Kenya's embattled opposition vowed another day of rallies yesterday, setting the stage for more violence amid a political deadlock between the president and his chief rival, who claims the closest election in the country's history was rigged.
The US and Europe pushed for reconciliation, but said a "made-in-Kenya solution" is needed to end the violence that has killed 300 people and displaced 100,000 since President Mwai Kibaki was declared the winner of the Dec. 27 polls.
Jendayi Frazer, the top US diplomat for Africa, planned to leave on Thursday for talks with Kibaki and opposition leader Raila Odinga, US State Department spokesman Sean McCormack said. McCormack said Frazer would not serve as a mediator -- Kibaki has rejected such outside help. McCormack said she would try to encourage the leaders to get together and work toward a political solution. It was not clear how long Frazer would be in Kenya.
Nairobi was calm early yesterday, but Salim Lone, a spokesman for opposition chief Raila Odinga, said "we are not going to give up our right to assemble peacefully."
"We will not back down until there is a clear solution for the crisis caused by the stolen election," Lone said.
On Wednesday, riot police fired tear gas and water cannons to beat back crowds of opposition protesters in Nairobi, where postelection violence in what had been one of Africa's most stable countries left shops, cars and a church in flames.
"War is happening here," 45-year-old Edwin Mukathia said on Thursday.
He was among thousands of people who poured out of Nairobi's slums on Thursday to heed Odinga's call for a million man march in the city's Uhuru Park.
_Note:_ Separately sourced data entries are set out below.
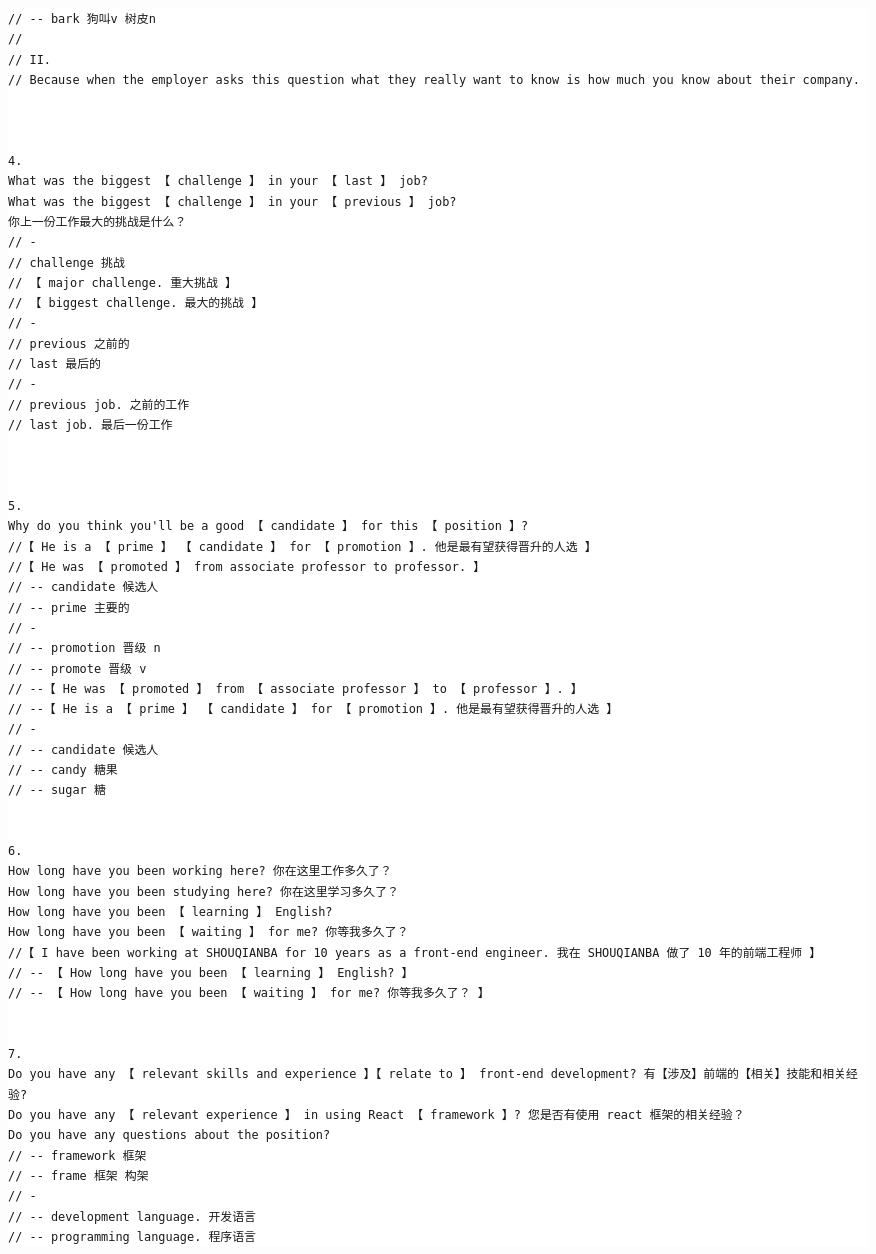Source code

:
 ```
// -- bark 狗叫v 树皮n
//
// II.
// Because when the employer asks this question what they really want to know is how much you know about their company.



4.
What was the biggest 【 challenge 】 in your 【 last 】 job?
What was the biggest 【 challenge 】 in your 【 previous 】 job?
你上一份工作最大的挑战是什么？
// -
// challenge 挑战
// 【 major challenge. 重大挑战 】
// 【 biggest challenge. 最大的挑战 】
// -
// previous 之前的
// last 最后的
// -
// previous job. 之前的工作
// last job. 最后一份工作



5.
Why do you think you'll be a good 【 candidate 】 for this 【 position 】?
//【 He is a 【 prime 】 【 candidate 】 for 【 promotion 】. 他是最有望获得晋升的人选 】
//【 He was 【 promoted 】 from associate professor to professor. 】
// -- candidate 候选人
// -- prime 主要的
// -
// -- promotion 晋级 n
// -- promote 晋级 v
// --【 He was 【 promoted 】 from 【 associate professor 】 to 【 professor 】. 】
// --【 He is a 【 prime 】 【 candidate 】 for 【 promotion 】. 他是最有望获得晋升的人选 】
// -
// -- candidate 候选人
// -- candy 糖果
// -- sugar 糖


6.
How long have you been working here? 你在这里工作多久了？
How long have you been studying here? 你在这里学习多久了？
How long have you been 【 learning 】 English?
How long have you been 【 waiting 】 for me? 你等我多久了？
//【 I have been working at SHOUQIANBA for 10 years as a front-end engineer. 我在 SHOUQIANBA 做了 10 年的前端工程师 】
// -- 【 How long have you been 【 learning 】 English? 】
// -- 【 How long have you been 【 waiting 】 for me? 你等我多久了？ 】


7.
Do you have any 【 relevant skills and experience 】【 relate to 】 front-end development? 有【涉及】前端的【相关】技能和相关经验?
Do you have any 【 relevant experience 】 in using React 【 framework 】? 您是否有使用 react 框架的相关经验？
Do you have any questions about the position?
// -- framework 框架
// -- frame 框架 构架
// -
// -- development language. 开发语言
// -- programming language. 程序语言
```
Mukathia and the others were kept at bay by riot police, who choked off the roads and fired live bullets over their heads. Opposition leaders canceled the march but said they would hold it yesterday, setting the stage for yet another day of upheaval as one of Africa's top tourist draws and one of the continent's most stable democracies approaches chaos.
The violent images -- of burning churches, machete-wielding gangs, looters making off with petrol -- are heartbreakingly common in a region that includes war-ravaged Somalia and Sudan. But Kenya had been spared.
The dispute has degenerated into violence pitting Kibaki's influential Kikuyus against Odinga's Luos and other tribes.
In the Mathare slum on Thursday, rival groups of men hurled rocks at each other. The corpse of a man lay face down on a muddy path, and a wailing wife pulled her battered husband from the waters of the Nairobi River, where he had been dumped and left for dead.
The upheaval stretches from the capital to the coast to the western highlands. Hundreds of young men marched on Thursday in the coastal resort of Mombasa but were quickly repulsed by security forces. Police shot one protester in the head and he was taken to a hospital, said witness Moses Baya.
Kenya's electoral commission said Kibaki had won the Dec. 27 vote, but Odinga alleged the vote was rigged and international observations say it was flawed. On Thursday, Attorney General Amos Wako called for an independent probe of the counting.
Wako did not elaborate or say whether an independent body would include foreign observers, and it was unclear whether he had Kibaki's backing or had made the statement independently.